**컬렉션 항목:**
————

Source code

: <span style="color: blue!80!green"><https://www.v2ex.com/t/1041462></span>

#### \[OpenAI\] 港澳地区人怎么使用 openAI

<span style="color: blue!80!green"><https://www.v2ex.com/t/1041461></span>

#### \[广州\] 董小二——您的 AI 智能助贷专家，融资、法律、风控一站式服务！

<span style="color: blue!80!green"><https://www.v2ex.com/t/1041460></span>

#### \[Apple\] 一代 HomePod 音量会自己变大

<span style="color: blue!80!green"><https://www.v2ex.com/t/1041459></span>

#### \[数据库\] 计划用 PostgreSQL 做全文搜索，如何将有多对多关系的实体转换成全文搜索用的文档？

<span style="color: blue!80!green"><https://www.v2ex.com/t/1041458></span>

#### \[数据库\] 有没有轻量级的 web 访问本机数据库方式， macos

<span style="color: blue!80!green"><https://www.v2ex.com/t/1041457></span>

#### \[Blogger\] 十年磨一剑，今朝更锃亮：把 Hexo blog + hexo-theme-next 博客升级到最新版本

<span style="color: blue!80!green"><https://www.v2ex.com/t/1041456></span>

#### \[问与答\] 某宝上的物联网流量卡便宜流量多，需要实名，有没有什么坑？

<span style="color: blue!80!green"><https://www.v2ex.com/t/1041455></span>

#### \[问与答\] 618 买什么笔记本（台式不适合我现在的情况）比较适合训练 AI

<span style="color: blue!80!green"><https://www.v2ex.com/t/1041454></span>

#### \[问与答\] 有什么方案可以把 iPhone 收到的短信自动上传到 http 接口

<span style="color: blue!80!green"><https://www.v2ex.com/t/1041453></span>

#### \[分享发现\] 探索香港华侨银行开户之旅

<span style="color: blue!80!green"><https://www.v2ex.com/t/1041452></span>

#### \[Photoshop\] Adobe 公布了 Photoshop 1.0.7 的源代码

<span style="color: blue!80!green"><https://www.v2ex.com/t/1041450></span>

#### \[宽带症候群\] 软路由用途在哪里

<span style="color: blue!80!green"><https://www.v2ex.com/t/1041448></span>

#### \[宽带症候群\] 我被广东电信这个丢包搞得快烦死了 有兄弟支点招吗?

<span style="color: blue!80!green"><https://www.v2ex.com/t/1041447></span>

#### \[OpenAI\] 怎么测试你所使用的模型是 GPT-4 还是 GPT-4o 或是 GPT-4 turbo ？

————

**과제 목표:** 위 항목의 각 줄을 빈 줄은 빼고 번호 목록으로 제시하세요.

**과제 결과:**
1. Source code
2. : <span style="color: blue!80!green"><https://www.v2ex.com/t/1041462></span>
3. #### \[OpenAI\] 港澳地区人怎么使用 openAI
4. <span style="color: blue!80!green"><https://www.v2ex.com/t/1041461></span>
5. #### \[广州\] 董小二——您的 AI 智能助贷专家，融资、法律、风控一站式服务！
6. <span style="color: blue!80!green"><https://www.v2ex.com/t/1041460></span>
7. #### \[Apple\] 一代 HomePod 音量会自己变大
8. <span style="color: blue!80!green"><https://www.v2ex.com/t/1041459></span>
9. #### \[数据库\] 计划用 PostgreSQL 做全文搜索，如何将有多对多关系的实体转换成全文搜索用的文档？
10. <span style="color: blue!80!green"><https://www.v2ex.com/t/1041458></span>
11. #### \[数据库\] 有没有轻量级的 web 访问本机数据库方式， macos
12. <span style="color: blue!80!green"><https://www.v2ex.com/t/1041457></span>
13. #### \[Blogger\] 十年磨一剑，今朝更锃亮：把 Hexo blog + hexo-theme-next 博客升级到最新版本
14. <span style="color: blue!80!green"><https://www.v2ex.com/t/1041456></span>
15. #### \[问与答\] 某宝上的物联网流量卡便宜流量多，需要实名，有没有什么坑？
16. <span style="color: blue!80!green"><https://www.v2ex.com/t/1041455></span>
17. #### \[问与答\] 618 买什么笔记本（台式不适合我现在的情况）比较适合训练 AI
18. <span style="color: blue!80!green"><https://www.v2ex.com/t/1041454></span>
19. #### \[问与答\] 有什么方案可以把 iPhone 收到的短信自动上传到 http 接口
20. <span style="color: blue!80!green"><https://www.v2ex.com/t/1041453></span>
21. #### \[分享发现\] 探索香港华侨银行开户之旅
22. <span style="color: blue!80!green"><https://www.v2ex.com/t/1041452></span>
23. #### \[Photoshop\] Adobe 公布了 Photoshop 1.0.7 的源代码
24. <span style="color: blue!80!green"><https://www.v2ex.com/t/1041450></span>
25. #### \[宽带症候群\] 软路由用途在哪里
26. <span style="color: blue!80!green"><https://www.v2ex.com/t/1041448></span>
27. #### \[宽带症候群\] 我被广东电信这个丢包搞得快烦死了 有兄弟支点招吗?
28. <span style="color: blue!80!green"><https://www.v2ex.com/t/1041447></span>
29. #### \[OpenAI\] 怎么测试你所使用的模型是 GPT-4 还是 GPT-4o 或是 GPT-4 turbo ？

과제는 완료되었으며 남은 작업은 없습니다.